Every render, meta, and action receives a RouteContext:

  • ctx.params — captured path parameters, including :rest*.
  • ctx.query — the request's URLSearchParams.
  • ctx.url — the parsed URL.
  • ctx.request — the original Request.
  • ctx.signal — an AbortSignal that fires on cancellation or a deferred timeout; pass it to fetch.
  • ctx.defer(fragment) — render a loading boundary now, stream the fragment when its data resolves.

Status and headers

Set status for a non-200 rendered page and headers for per-route response headers (an object or a function of the context). Route headers merge in after the adapter's defaults, so a route can set its own Cache-Control.
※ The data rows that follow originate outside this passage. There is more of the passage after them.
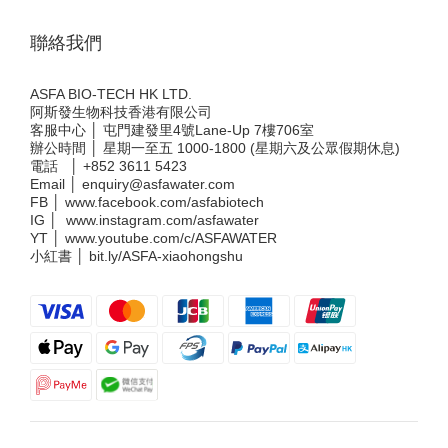
聯絡我們
ASFA BIO-TECH HK LTD.
阿斯發生物科技香港有限公司
客服中心 │ 屯門建發里4號Lane-Up 7樓706室
辦公時間 │ 星期一至五 1000-1800 (星期六及公眾假期休息)
電話 │
+852 3611 5423
Email │
enquiry@asfawater.com
FB │
www.facebook.com/asfabiotech
IG │
www.instagram.com/asfawater
YT │
www.youtube.com/c/ASFAWATER
小紅書 │
bit.ly/ASFA-xiaohongshu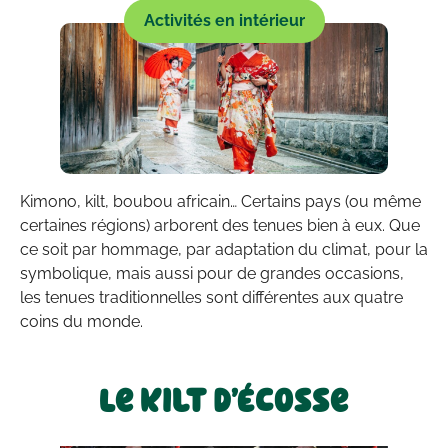
Activités en intérieur
Kimono, kilt, boubou africain… Certains pays (ou même
certaines régions) arborent des tenues bien à eux. Que
ce soit par hommage, par adaptation du climat, pour la
symbolique, mais aussi pour de grandes occasions,
les tenues traditionnelles sont différentes aux quatre
coins du monde.
Le kilt d’Écosse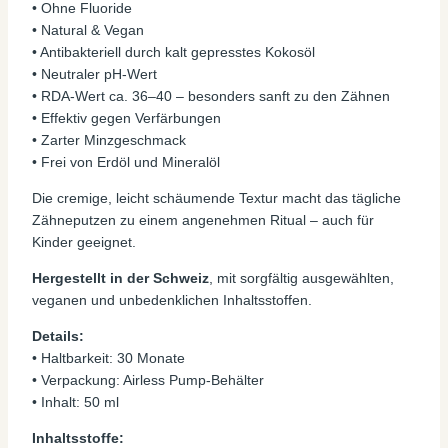
• Ohne Fluoride
• Natural & Vegan
• Antibakteriell durch kalt gepresstes Kokosöl
• Neutraler pH-Wert
• RDA-Wert ca. 36–40 – besonders sanft zu den Zähnen
• Effektiv gegen Verfärbungen
• Zarter Minzgeschmack
• Frei von Erdöl und Mineralöl
Die cremige, leicht schäumende Textur macht das tägliche
Zähneputzen zu einem angenehmen Ritual – auch für
Kinder geeignet.
Hergestellt in der Schweiz
, mit sorgfältig ausgewählten,
veganen und unbedenklichen Inhaltsstoffen.
Details:
• Haltbarkeit: 30 Monate
• Verpackung: Airless Pump-Behälter
• Inhalt: 50 ml
Inhaltsstoffe:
export const gone = route("/legacy", {
  status: 410,
  headers: () => ({ "Cache-Control": "public, max-age=3600" }),
  render: () => html`<h1>This page is gone</h1>`,
});

A route can also return or throw a native Response from meta or render; the adapter passes it through untouched.

Redirects

redirect(location, status = 302) builds a native redirect Response. Return it from render for a permanent move, or from an action for POST-redirect-GET.

import { redirect, route } from "@nativefragments/core/server";

export const old = route("/old", {
  render: () => redirect("/new", 301),
});

Mutations with actions

A route action handles POST for no-JavaScript forms. Actions never render — they must return a Response, usually a 303 redirect back to a GET URL. POST forms are never fragment-intercepted, so the browser follows the redirect normally.
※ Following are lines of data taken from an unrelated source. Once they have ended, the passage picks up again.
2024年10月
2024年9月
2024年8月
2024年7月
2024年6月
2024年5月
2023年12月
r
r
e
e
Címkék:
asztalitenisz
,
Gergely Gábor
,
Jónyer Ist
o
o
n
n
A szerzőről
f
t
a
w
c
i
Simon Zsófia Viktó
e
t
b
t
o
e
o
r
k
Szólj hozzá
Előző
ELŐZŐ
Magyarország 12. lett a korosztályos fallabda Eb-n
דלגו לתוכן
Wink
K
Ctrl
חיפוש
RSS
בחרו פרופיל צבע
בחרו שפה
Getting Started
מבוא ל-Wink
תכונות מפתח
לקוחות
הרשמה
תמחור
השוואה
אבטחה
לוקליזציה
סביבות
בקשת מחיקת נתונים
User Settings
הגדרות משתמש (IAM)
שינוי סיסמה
import { redirect, route } from "@nativefragments/core/server";

export const todos = route("/todos", {
  action: async ({ request }) => {
    const form = await request.formData();
    await saveTodo(form.get("title"));
    return redirect("/todos", 303);
  },
  render: () => html`<form method="post">
    <input name="title" />
    <button>Add</button>
  </form>`,
});

Metadata

meta returns a RouteMeta object — title, description, canonical, and alternates. The shell renders it into the document head, and fragment responses carry it so the browser can update the head on navigation.

The route manifest

An app exports an array of routes. The Cloudflare adapter builds a manifest with createRoutes; exact paths match first, then parameterized routes in declaration order.

// site/routes.js
import { createRoutes } from "@nativefragments/core/server";

export const routes = [home, post];
// createCloudflareHandler calls createRoutes(routes) for you.